Le site a fermé depuis longtemps et pourtant. Ce lundi, le président de la République Emmanuel Macron a annoncé l'ouverture de trois parcs à thème à Cergy-Pontoise, dans le Val-d'Oise. Le site n'a pas été choisi au hasard car il s'agit du terrain qui avait accueilli Mirapolis, le premier parc à thème français qui avait fermé seulement quatre années après son ouverture en grande pompe à la fin des années 80.

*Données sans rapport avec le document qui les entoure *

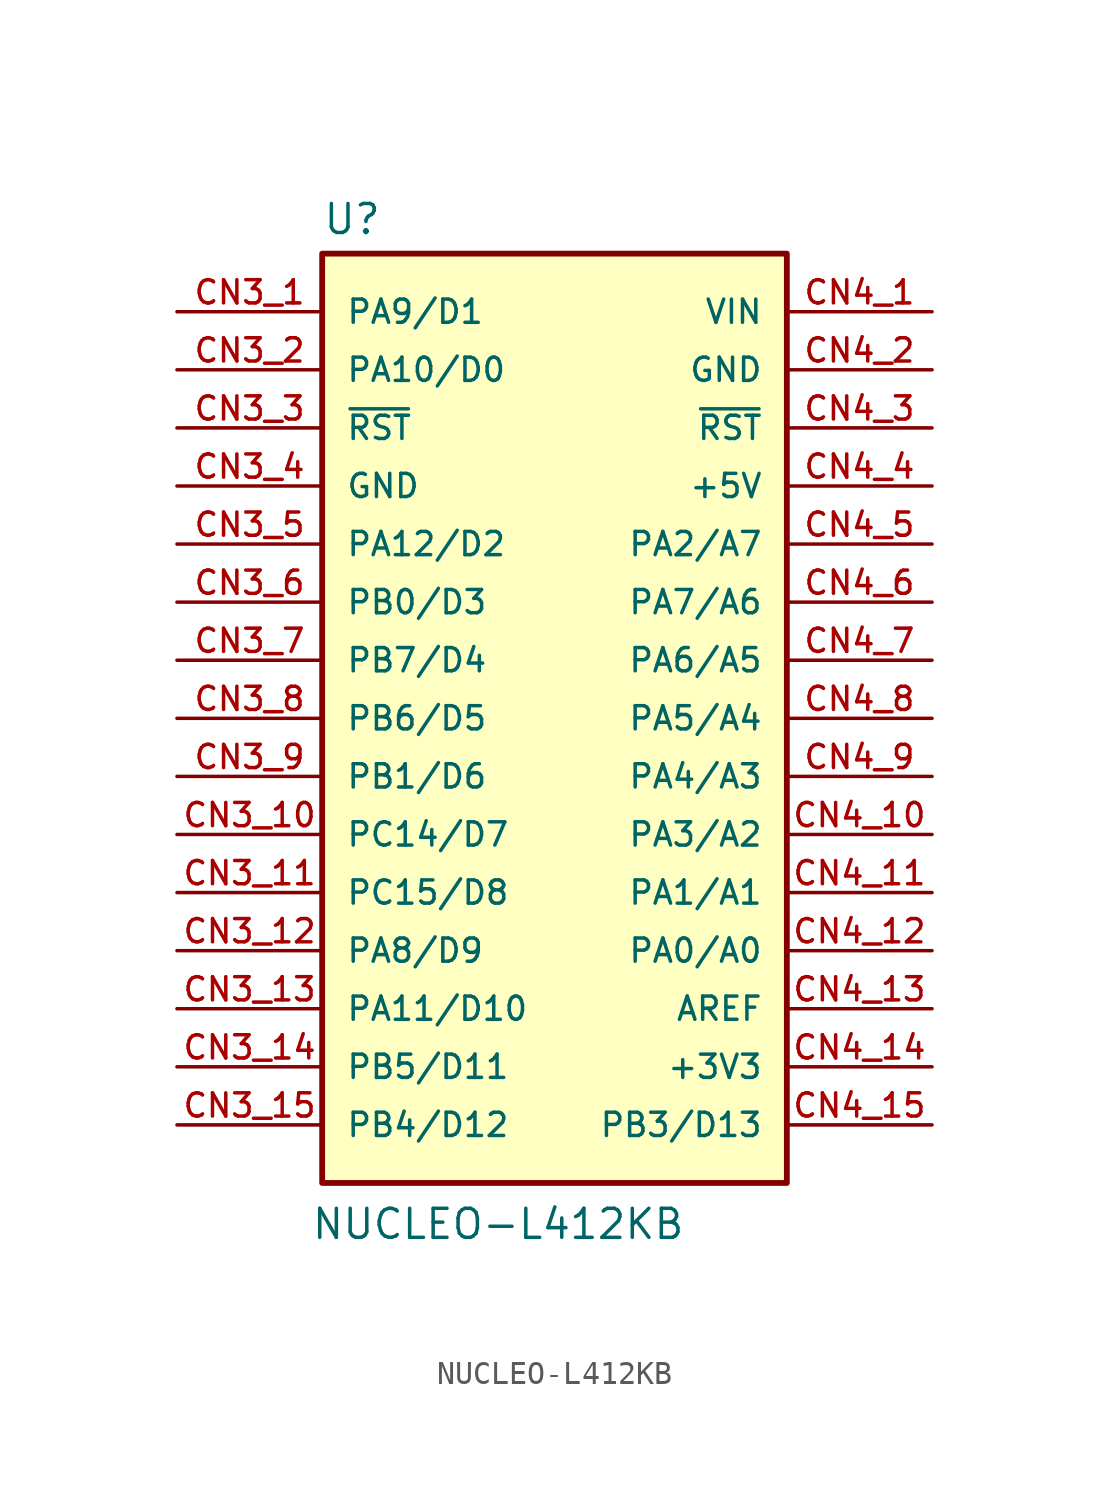
<source format=kicad_sym>
(kicad_symbol_lib
  (version 20231120)
  (generator "kicad_symbol_editor")
  (generator_version "8.0")
  (symbol "NUCLEO-L412KB"
    (pin_names
      (offset 1.016))
    (property "Reference" "U"
      (at -10.16 21.082 0)
      (effects (font (size 1.27 1.27)) (justify left bottom)))
    (property "Value" "NUCLEO-L412KB"
      (at -10.668 -22.86 0)
      (effects (font (size 1.27 1.27)) (justify left bottom)))
    (symbol "NUCLEO-L412KB_0_0"
      (rectangle (start -10.16 20.32) (end 10.16 -20.32) (stroke (width 0.254) (type default)) (fill (type background)))
      (pin bidirectional line (at -16.51 17.78 0) (length 6.35) (name "PA9/D1" (effects (font (size 1.016 1.016)))) (number "CN3_1" (effects (font (size 1.016 1.016)))))
      (pin bidirectional line (at -16.51 -5.08 0) (length 6.35) (name "PC14/D7" (effects (font (size 1.016 1.016)))) (number "CN3_10" (effects (font (size 1.016 1.016)))))
      (pin bidirectional line (at -16.51 -7.62 0) (length 6.35) (name "PC15/D8" (effects (font (size 1.016 1.016)))) (number "CN3_11" (effects (font (size 1.016 1.016)))))
      (pin bidirectional line (at -16.51 -10.16 0) (length 6.35) (name "PA8/D9" (effects (font (size 1.016 1.016)))) (number "CN3_12" (effects (font (size 1.016 1.016)))))
      (pin bidirectional line (at -16.51 -12.7 0) (length 6.35) (name "PA11/D10" (effects (font (size 1.016 1.016)))) (number "CN3_13" (effects (font (size 1.016 1.016)))))
      (pin bidirectional line (at -16.51 -15.24 0) (length 6.35) (name "PB5/D11" (effects (font (size 1.016 1.016)))) (number "CN3_14" (effects (font (size 1.016 1.016)))))
      (pin bidirectional line (at -16.51 -17.78 0) (length 6.35) (name "PB4/D12" (effects (font (size 1.016 1.016)))) (number "CN3_15" (effects (font (size 1.016 1.016)))))
      (pin bidirectional line (at -16.51 15.24 0) (length 6.35) (name "PA10/D0" (effects (font (size 1.016 1.016)))) (number "CN3_2" (effects (font (size 1.016 1.016)))))
      (pin bidirectional line (at -16.51 7.62 0) (length 6.35) (name "PA12/D2" (effects (font (size 1.016 1.016)))) (number "CN3_5" (effects (font (size 1.016 1.016)))))
      (pin bidirectional line (at -16.51 5.08 0) (length 6.35) (name "PB0/D3" (effects (font (size 1.016 1.016)))) (number "CN3_6" (effects (font (size 1.016 1.016)))))
      (pin bidirectional line (at -16.51 2.54 0) (length 6.35) (name "PB7/D4" (effects (font (size 1.016 1.016)))) (number "CN3_7" (effects (font (size 1.016 1.016)))))
      (pin bidirectional line (at -16.51 0 0) (length 6.35) (name "PB6/D5" (effects (font (size 1.016 1.016)))) (number "CN3_8" (effects (font (size 1.016 1.016)))))
      (pin bidirectional line (at -16.51 -2.54 0) (length 6.35) (name "PB1/D6" (effects (font (size 1.016 1.016)))) (number "CN3_9" (effects (font (size 1.016 1.016)))))
      (pin bidirectional line (at 16.51 -5.08 180) (length 6.35) (name "PA3/A2" (effects (font (size 1.016 1.016)))) (number "CN4_10" (effects (font (size 1.016 1.016)))))
      (pin bidirectional line (at 16.51 -7.62 180) (length 6.35) (name "PA1/A1" (effects (font (size 1.016 1.016)))) (number "CN4_11" (effects (font (size 1.016 1.016)))))
      (pin bidirectional line (at 16.51 -10.16 180) (length 6.35) (name "PA0/A0" (effects (font (size 1.016 1.016)))) (number "CN4_12" (effects (font (size 1.016 1.016)))))
      (pin input line (at 16.51 -12.7 180) (length 6.35) (name "AREF" (effects (font (size 1.016 1.016)))) (number "CN4_13" (effects (font (size 1.016 1.016)))))
      (pin power_in line (at 16.51 -15.24 180) (length 6.35) (name "+3V3" (effects (font (size 1.016 1.016)))) (number "CN4_14" (effects (font (size 1.016 1.016)))))
      (pin bidirectional line (at 16.51 -17.78 180) (length 6.35) (name "PB3/D13" (effects (font (size 1.016 1.016)))) (number "CN4_15" (effects (font (size 1.016 1.016)))))
      (pin power_in line (at 16.51 10.16 180) (length 6.35) (name "+5V" (effects (font (size 1.016 1.016)))) (number "CN4_4" (effects (font (size 1.016 1.016)))))
      (pin bidirectional line (at 16.51 7.62 180) (length 6.35) (name "PA2/A7" (effects (font (size 1.016 1.016)))) (number "CN4_5" (effects (font (size 1.016 1.016)))))
      (pin bidirectional line (at 16.51 5.08 180) (length 6.35) (name "PA7/A6" (effects (font (size 1.016 1.016)))) (number "CN4_6" (effects (font (size 1.016 1.016)))))
      (pin bidirectional line (at 16.51 2.54 180) (length 6.35) (name "PA6/A5" (effects (font (size 1.016 1.016)))) (number "CN4_7" (effects (font (size 1.016 1.016)))))
      (pin bidirectional line (at 16.51 0 180) (length 6.35) (name "PA5/A4" (effects (font (size 1.016 1.016)))) (number "CN4_8" (effects (font (size 1.016 1.016)))))
      (pin bidirectional line (at 16.51 -2.54 180) (length 6.35) (name "PA4/A3" (effects (font (size 1.016 1.016)))) (number "CN4_9" (effects (font (size 1.016 1.016))))))
    (symbol "NUCLEO-L412KB_1_0"
      (pin bidirectional line (at -16.51 12.7 0) (length 6.35) (name "~{RST}" (effects (font (size 1.016 1.016)))) (number "CN3_3" (effects (font (size 1.016 1.016)))))
      (pin power_in line (at -16.51 10.16 0) (length 6.35) (name "GND" (effects (font (size 1.016 1.016)))) (number "CN3_4" (effects (font (size 1.016 1.016)))))
      (pin power_in line (at 16.51 17.78 180) (length 6.35) (name "VIN" (effects (font (size 1.016 1.016)))) (number "CN4_1" (effects (font (size 1.016 1.016)))))
      (pin power_in line (at 16.51 15.24 180) (length 6.35) (name "GND" (effects (font (size 1.016 1.016)))) (number "CN4_2" (effects (font (size 1.016 1.016)))))
      (pin bidirectional line (at 16.51 12.7 180) (length 6.35) (name "~{RST}" (effects (font (size 1.016 1.016)))) (number "CN4_3" (effects (font (size 1.016 1.016))))))))
</source>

Mais que sait-on de ce projet présenté comme "hors normes" ? Europe 1 fait le point.
22.000 emplois à la clé
Sur X, Emmanuel Macron assure faire "une annonce sans précédent". Après des mois de négociations et à l'occasion de la venue du prince héritier saoudien Mohammed ben Salmane à Paris, l'Arabie Saoudite va investir près de 6 milliards d'euros pour ouvrir trois parcs dans l'Ouest parisien.
"Du jamais-vu depuis Disneyland Paris", se félicite le chef de l'Etat. Ce projet "est né d'une discussion entre le président de la République et le prince héritier en décembre 2024" à Ryad, lorsqu'ils ont découvert leur "passion commune" pour les mangas "et notamment Dragon Ball Z", a ajouté une conseillère d'Emmanuel Macron.
Le chantier sera porté par Qiddiya Investment Company, filiale du fonds souverain saoudien Public Investment Fund (PIF) dédiée au divertissement, au sport et à la culture. Au total, 22.000 emplois sont attendus à terme sur le site. Pour y arriver, trois thèmes seront proposés aux touristes.
Des thèmes encore secrets
Pour le moment, les thèmes des trois parcs ne sont pas encore connus. La région Ile-de-France a néanmoins annoncé travailler sur un premier parc inspiré de l'univers de Dragon Ball.
Du côté de l'Elysée, on insiste sur le rôle d'Emmanuel Macron pour ce projet, qui mettra plusieurs années à sortir de terre. Reste à savoir si le nouveau ou la nouvelle président(e) souhaitera poursuivre l'initiative.